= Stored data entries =
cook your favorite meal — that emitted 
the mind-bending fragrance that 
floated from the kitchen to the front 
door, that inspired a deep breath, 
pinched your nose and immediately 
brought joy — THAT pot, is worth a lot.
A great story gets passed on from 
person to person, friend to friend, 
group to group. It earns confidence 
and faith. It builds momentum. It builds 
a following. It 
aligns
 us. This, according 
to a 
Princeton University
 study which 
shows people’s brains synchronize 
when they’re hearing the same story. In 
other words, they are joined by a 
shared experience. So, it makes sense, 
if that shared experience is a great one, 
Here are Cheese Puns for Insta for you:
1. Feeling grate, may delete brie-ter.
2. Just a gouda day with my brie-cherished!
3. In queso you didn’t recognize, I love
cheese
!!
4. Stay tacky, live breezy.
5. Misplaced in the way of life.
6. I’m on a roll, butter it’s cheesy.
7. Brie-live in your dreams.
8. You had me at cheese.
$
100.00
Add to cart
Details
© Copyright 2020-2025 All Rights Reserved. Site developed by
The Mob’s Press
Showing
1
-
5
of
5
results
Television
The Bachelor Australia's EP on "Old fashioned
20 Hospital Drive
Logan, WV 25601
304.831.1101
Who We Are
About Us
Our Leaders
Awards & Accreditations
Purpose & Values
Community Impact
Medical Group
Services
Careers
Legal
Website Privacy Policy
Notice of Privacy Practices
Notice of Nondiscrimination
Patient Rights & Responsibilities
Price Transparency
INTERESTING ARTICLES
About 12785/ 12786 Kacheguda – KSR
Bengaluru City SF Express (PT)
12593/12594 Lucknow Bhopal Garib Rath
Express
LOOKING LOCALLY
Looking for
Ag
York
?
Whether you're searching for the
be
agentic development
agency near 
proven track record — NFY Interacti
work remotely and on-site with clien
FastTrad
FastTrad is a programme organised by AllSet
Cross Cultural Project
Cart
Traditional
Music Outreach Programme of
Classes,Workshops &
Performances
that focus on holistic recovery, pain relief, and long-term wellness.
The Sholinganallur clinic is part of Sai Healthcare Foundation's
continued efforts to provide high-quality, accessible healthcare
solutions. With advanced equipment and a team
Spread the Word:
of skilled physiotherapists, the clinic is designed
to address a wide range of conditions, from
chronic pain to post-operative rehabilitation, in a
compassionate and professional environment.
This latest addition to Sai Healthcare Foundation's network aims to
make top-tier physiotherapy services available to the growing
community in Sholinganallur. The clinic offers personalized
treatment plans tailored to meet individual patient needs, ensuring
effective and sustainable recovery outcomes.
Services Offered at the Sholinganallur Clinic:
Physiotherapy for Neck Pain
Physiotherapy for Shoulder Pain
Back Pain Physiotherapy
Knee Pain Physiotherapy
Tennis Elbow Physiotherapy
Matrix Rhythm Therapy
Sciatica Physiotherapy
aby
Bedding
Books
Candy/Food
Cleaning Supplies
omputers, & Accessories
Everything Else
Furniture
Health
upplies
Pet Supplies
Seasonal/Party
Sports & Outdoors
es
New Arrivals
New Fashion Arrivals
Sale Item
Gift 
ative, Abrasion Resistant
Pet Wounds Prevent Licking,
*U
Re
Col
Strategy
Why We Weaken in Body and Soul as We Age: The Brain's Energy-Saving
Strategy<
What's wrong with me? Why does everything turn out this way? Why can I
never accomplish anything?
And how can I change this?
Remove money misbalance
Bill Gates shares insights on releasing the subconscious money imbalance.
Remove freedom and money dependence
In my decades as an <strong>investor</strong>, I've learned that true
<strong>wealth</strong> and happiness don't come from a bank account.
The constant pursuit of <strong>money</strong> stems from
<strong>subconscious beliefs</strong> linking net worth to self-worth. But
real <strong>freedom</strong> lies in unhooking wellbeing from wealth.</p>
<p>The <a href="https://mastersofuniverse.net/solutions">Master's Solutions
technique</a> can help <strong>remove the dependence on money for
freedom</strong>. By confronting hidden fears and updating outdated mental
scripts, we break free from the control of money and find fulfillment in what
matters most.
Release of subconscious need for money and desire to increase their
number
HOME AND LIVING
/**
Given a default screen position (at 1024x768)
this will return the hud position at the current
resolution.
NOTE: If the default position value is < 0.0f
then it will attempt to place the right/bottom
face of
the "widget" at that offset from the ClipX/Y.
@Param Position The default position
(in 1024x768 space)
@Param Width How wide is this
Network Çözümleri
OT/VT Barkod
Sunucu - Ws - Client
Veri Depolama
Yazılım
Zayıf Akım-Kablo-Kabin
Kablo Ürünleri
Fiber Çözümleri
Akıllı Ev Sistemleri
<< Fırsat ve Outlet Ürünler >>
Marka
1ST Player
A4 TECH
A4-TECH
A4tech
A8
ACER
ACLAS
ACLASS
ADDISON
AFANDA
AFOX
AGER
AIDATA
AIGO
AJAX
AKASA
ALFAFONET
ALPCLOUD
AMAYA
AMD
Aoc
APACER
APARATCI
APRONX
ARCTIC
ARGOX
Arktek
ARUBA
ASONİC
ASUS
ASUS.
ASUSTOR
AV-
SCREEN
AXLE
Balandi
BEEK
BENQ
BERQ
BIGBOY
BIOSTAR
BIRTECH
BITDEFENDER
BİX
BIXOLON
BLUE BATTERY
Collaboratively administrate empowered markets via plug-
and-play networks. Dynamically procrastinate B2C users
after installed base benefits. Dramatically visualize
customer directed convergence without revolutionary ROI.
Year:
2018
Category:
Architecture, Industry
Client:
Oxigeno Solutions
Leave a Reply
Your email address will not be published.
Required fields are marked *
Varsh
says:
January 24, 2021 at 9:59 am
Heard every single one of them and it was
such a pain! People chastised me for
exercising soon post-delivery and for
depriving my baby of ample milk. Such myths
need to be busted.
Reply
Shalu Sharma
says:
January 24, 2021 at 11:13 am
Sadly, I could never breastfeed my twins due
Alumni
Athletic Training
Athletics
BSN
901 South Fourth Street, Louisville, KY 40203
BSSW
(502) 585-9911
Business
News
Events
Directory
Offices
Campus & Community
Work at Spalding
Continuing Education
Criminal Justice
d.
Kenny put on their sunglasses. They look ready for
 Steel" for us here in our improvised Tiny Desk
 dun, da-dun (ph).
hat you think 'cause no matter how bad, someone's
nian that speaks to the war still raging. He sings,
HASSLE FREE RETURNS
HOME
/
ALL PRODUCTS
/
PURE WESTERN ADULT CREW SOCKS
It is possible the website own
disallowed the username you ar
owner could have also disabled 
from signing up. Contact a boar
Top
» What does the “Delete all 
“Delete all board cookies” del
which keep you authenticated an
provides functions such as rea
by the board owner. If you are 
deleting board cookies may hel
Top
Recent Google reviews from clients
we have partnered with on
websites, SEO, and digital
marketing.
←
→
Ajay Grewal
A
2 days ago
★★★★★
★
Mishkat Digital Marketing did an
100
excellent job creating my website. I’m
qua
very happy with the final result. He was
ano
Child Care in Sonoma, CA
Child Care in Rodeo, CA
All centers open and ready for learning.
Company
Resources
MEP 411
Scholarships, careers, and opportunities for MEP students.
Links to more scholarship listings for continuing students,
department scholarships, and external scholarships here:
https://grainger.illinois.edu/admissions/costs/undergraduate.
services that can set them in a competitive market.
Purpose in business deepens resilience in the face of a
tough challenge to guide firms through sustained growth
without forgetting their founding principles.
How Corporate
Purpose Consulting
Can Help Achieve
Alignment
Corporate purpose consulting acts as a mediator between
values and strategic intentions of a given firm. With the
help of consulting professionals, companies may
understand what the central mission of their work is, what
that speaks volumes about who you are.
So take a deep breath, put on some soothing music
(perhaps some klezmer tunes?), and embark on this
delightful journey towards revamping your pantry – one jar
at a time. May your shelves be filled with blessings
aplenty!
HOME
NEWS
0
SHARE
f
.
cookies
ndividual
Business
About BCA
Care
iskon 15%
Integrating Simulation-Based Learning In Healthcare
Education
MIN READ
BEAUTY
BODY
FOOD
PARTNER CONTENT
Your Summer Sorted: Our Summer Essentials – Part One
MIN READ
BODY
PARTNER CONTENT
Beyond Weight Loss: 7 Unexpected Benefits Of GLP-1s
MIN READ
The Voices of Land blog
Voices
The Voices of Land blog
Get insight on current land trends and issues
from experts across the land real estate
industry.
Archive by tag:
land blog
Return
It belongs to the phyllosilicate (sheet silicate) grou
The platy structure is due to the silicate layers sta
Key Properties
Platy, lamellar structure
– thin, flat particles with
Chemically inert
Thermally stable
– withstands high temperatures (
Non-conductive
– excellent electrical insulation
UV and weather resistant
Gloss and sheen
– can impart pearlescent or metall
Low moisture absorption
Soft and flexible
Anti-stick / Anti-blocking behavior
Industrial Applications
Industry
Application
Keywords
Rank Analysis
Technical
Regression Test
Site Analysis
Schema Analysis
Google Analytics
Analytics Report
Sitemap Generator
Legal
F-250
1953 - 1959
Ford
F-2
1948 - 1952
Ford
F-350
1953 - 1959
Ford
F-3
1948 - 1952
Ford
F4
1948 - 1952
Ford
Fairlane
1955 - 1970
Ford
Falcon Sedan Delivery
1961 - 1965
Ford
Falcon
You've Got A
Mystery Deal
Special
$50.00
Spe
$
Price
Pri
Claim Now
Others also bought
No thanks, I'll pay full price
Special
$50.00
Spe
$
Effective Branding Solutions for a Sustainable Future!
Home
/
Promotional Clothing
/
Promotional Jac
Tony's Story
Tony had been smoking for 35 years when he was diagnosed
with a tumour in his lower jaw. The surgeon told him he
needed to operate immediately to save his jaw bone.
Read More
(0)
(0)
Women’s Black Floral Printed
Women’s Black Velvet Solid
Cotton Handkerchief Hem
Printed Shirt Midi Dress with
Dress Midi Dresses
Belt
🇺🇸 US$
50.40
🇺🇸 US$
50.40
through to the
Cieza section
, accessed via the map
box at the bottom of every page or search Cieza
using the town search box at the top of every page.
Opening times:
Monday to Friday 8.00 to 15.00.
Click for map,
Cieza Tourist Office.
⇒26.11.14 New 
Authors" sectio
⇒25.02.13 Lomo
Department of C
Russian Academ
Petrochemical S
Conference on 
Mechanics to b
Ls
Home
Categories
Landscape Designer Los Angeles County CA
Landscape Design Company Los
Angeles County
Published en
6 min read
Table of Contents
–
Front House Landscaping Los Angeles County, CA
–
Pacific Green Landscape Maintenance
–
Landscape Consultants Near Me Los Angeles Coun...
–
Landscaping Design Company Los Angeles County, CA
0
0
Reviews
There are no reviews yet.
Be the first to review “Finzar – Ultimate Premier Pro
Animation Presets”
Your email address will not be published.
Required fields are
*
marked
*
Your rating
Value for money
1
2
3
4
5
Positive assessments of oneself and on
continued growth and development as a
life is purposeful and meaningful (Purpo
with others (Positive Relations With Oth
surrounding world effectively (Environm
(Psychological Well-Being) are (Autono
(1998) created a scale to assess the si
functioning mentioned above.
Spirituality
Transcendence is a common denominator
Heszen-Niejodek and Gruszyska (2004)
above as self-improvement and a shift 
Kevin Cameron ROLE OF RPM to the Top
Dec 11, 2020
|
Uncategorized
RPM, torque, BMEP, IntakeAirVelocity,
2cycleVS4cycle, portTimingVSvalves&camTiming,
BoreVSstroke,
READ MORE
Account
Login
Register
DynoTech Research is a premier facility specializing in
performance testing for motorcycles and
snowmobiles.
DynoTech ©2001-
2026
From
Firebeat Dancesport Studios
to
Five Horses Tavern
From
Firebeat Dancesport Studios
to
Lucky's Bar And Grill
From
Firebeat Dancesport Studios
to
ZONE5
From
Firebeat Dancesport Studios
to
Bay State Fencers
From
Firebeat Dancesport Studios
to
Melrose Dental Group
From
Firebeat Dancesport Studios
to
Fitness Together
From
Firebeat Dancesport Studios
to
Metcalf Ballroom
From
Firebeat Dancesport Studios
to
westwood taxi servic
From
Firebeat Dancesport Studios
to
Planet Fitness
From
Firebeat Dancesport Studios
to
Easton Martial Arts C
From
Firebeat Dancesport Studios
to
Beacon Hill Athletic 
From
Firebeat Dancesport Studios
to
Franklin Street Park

= ACTIVITY =
Return, without any changes, every line of the data from the first line through the line containing "2. Just a gouda day with my brie-cherished!", including both ends.

= RESPONSE AREA =
cook your favorite meal — that emitted 
the mind-bending fragrance that 
floated from the kitchen to the front 
door, that inspired a deep breath, 
pinched your nose and immediately 
brought joy — THAT pot, is worth a lot.
A great story gets passed on from 
person to person, friend to friend, 
group to group. It earns confidence 
and faith. It builds momentum. It builds 
a following. It 
aligns
 us. This, according 
to a 
Princeton University
 study which 
shows people’s brains synchronize 
when they’re hearing the same story. In 
other words, they are joined by a 
shared experience. So, it makes sense, 
if that shared experience is a great one, 
Here are Cheese Puns for Insta for you:
1. Feeling grate, may delete brie-ter.
2. Just a gouda day with my brie-cherished!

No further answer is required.